A credit union may only make loans to members within their field of membership, a restriction likely to skew an institution’s housing discrimination record, trade groups told the Department of Housing and Urban Development this week.
As a result, credit unions deserve a safe harbor from HUD’s updated proposed housing discrimination rules, the groups contend.
“The intricacies of credit union field of membership remain not widely understood by the general public as many are unfamiliar with technical aspects of credit unions’ unique legal structure,” Elizabeth M. Young LaBerge, senior director of advocacy and counsel at the Credit Union National Association, told the agency.
“Providing clarity in this respect would spare credit unions and their member-owners the burden of having to defend against unproductive litigation with limited legal resources,” Andrew Morris, senior counsel for research and policy at the National Association of Federally-Insured Credit Unions, told HUD in a letter this week.
Credit unions could become a target of housing discrimination lawsuits simply because of their membership and who may—and may not—join and obtain loans, Young LeBerge said.
“The practical reality is that many credit unions have been and will continue to be subject to unnecessary litigation on a variety of issues which plaintiffs cannot win as they are ineligible to join the credit union,” she wrote.
In June, HUD proposed re-adopting a 2013 housing discrimination rule. The Trump Administration had re-written that rule and housing advocates said Trump had weakened protections.
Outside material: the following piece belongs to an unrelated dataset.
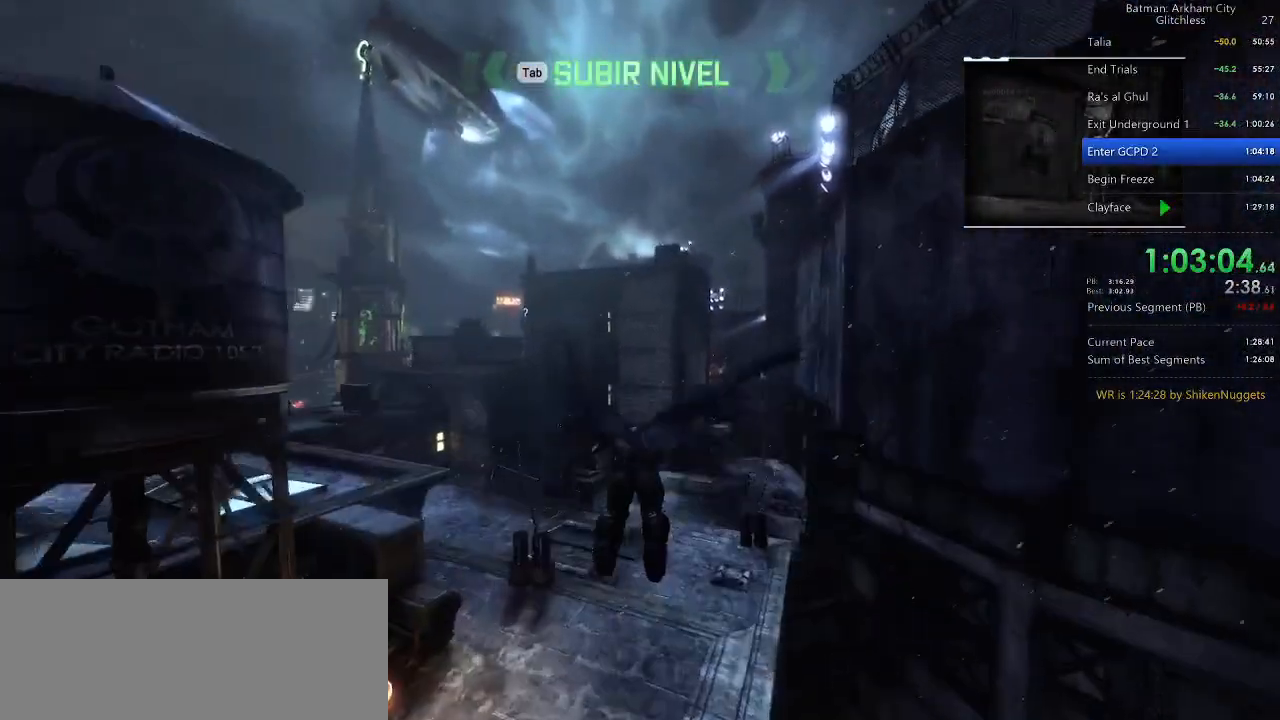
{"keys": [], "mouse": [], "events": [[340, "f", "down"], [440, "f", "up"], [480, "space", "up"]]}
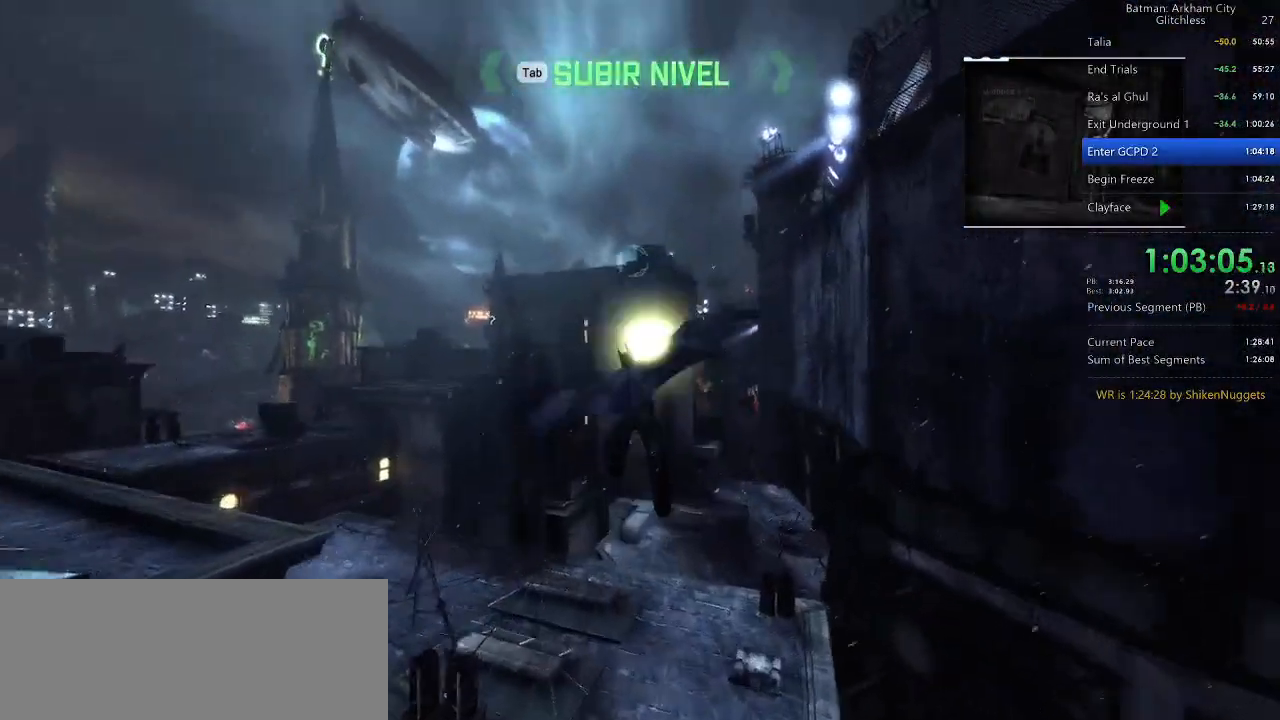
{"keys": ["space", "w"], "mouse": [], "events": [[20, "w", "down"], [80, "space", "down"], [180, "space", "up"], [260, "space", "down"], [360, "space", "up"], [460, "space", "down"]]}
When HUD officials proposed re-adopting the 2013 rule, they said that the enforcement framework was clear: “A policy that had a discriminatory effect on a protected class was unlawful if it did not serve a substantial, legitimate, nondiscriminatory interest or if a less discriminatory alternative could also serve that interest.”
The 2020 rule change complicated the policy, they said, adding that the Trump Administration had made it more difficult to prove discrimination.
“It is a new day at HUD-and our department is working to lift barriers to housing and promote diverse, inclusive communities across the country,” HUD Secretary Marcia Fudge said, in releasing the proposed rule.
The new rule creates a conundrum for credit unions, the trade groups said.
“Federal credit unions have no discretion to lend to nonmembers―that is a policy dictated to them by the FCU Act and the NCUA,” Young LaBerge told the agency. “Nor is there an equally effective method of compliance with that prohibition, it simply cannot be done.”
Morris noted that in 2012, the National Credit Union Administration suggested that HUD grant a “safe haven” for credit unions.
However, one group of credit union commenters said the proposed rule is a huge improvement since it recodifies the 2013 rule and did not mention the membership issue. “The 2013 Rule properly codified the disparate impact standard that has prevailed in the courts and has been used by regulators, including HUD, for decades,” the Self-Help Credit Union, the Self-Help Federal Credit Union and their affiliate, the Center for Responsible Lending, wrote in a letter to HUD.